▶ **Passage shown**:

Business

WSU footwear fanatic has sole

Westfield State junior Graham Kilanowich poses with just a few of his snazzy sneaks (Submitted Photo)

Westfield State’s Graham Kilanowich poses with just a few of his snazzy sneaks (Submitted Photo)

WESTFIELD – “I’ve worn lots of shoes.”
It’s one of Tom Hanks’ immortal opening lines from 1994’s “Forrest Gump”, and while Graham Kilanowich, a student at Westfield State University, will never be mistaken for that film’s simpleton protagonist, there may not be a more apt line to describe his passion for athletic footwear.
“It all started senior year in high school,” said Kilanowich, who hails from New Bedford, a coastal city in southeastern Massachusetts. “A lot of my friends were really into it, and introduced me. Now I own between 25 to 30 pairs, but I have a good friend back home who has upwards of 150 to 200, next level stuff you cannot get your hands on.”

▶ **Exercise tasks**:
1. According to the sneaker article, how many pairs of shoes does Graham Kilanowich own?
2. Write the next few paragraphs of the sneaker article, picking up right after its final sentence.

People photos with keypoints

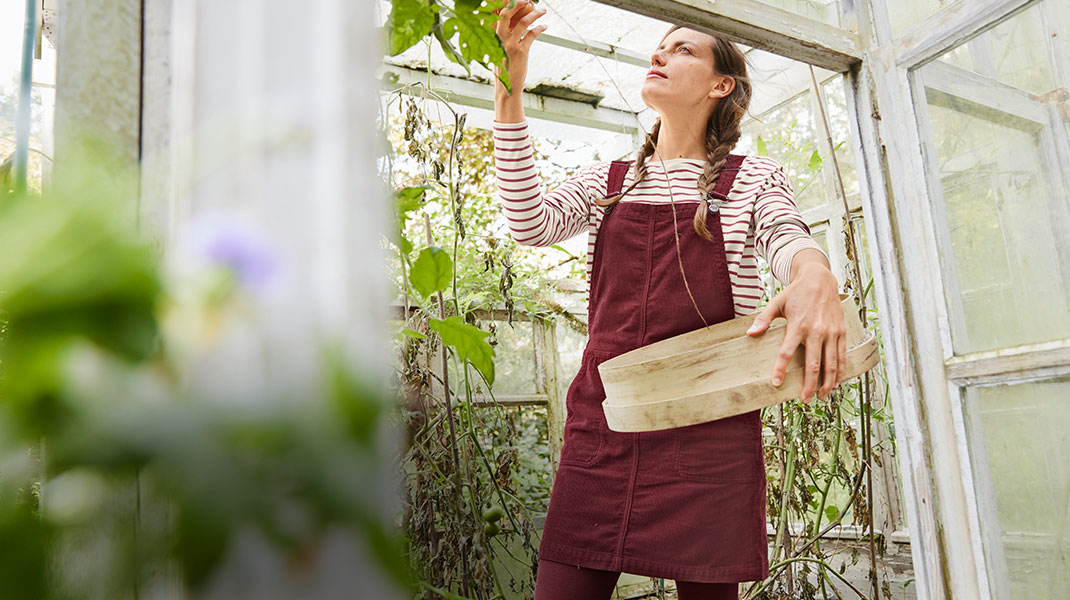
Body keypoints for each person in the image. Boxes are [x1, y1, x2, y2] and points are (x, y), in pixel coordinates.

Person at [492, 2, 847, 598]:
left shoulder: (752, 179)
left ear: (720, 84)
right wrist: (510, 82)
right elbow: (529, 223)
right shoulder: (608, 182)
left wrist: (813, 272)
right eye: (660, 45)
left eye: (683, 48)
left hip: (708, 433)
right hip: (605, 425)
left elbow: (787, 236)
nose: (660, 53)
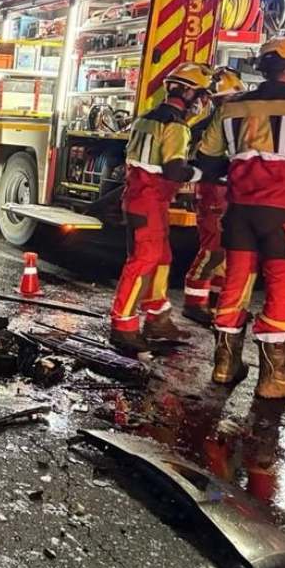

▶ **Exercise answers**:
1. Between 25 and 30 pairs.

2.
Kilanowich is part of a movement that, once relegated to only the largest of American cities, has exploded all over the world, thanks to the growth of the Internet and the mainstream emergence of hip-hop culture, culminating in the rise of a growing populace colloquially known as “sneakerheads.”
Congregating online in Facebook groups and on specialty websites like Kixify, sneakerheads are noted for their almost cult-like devotion to the latest and greatest sneaks, with releases and re-releases of certain shoe models drawing crowds who camp outside of retailers, sometimes for days, in anticipation.
“I haven’t done that (camped out) in awhile,” Kilanowich said with a chuckle. “I try to get my stuff online and get lucky.”
To accentuate the almost obsessive devotion of some enthusiasts, Kilanowich spoke of New York City retailer Supreme, which released a special pair of Nike Foamposites last week and drew such a large crowd that the New York City Police Department had no choice but to tell patrons to get lost.
“They had a campout of thousands of people outside the store which turned into a riot situation,” he said. “They had to cancel the in-store release and tell everyone to go home. Some people had been out there for four or five days at that point.”
Regarding the process of obtaining the newest and freshest sneaks, Kilanowich stated that it takes research and preparation.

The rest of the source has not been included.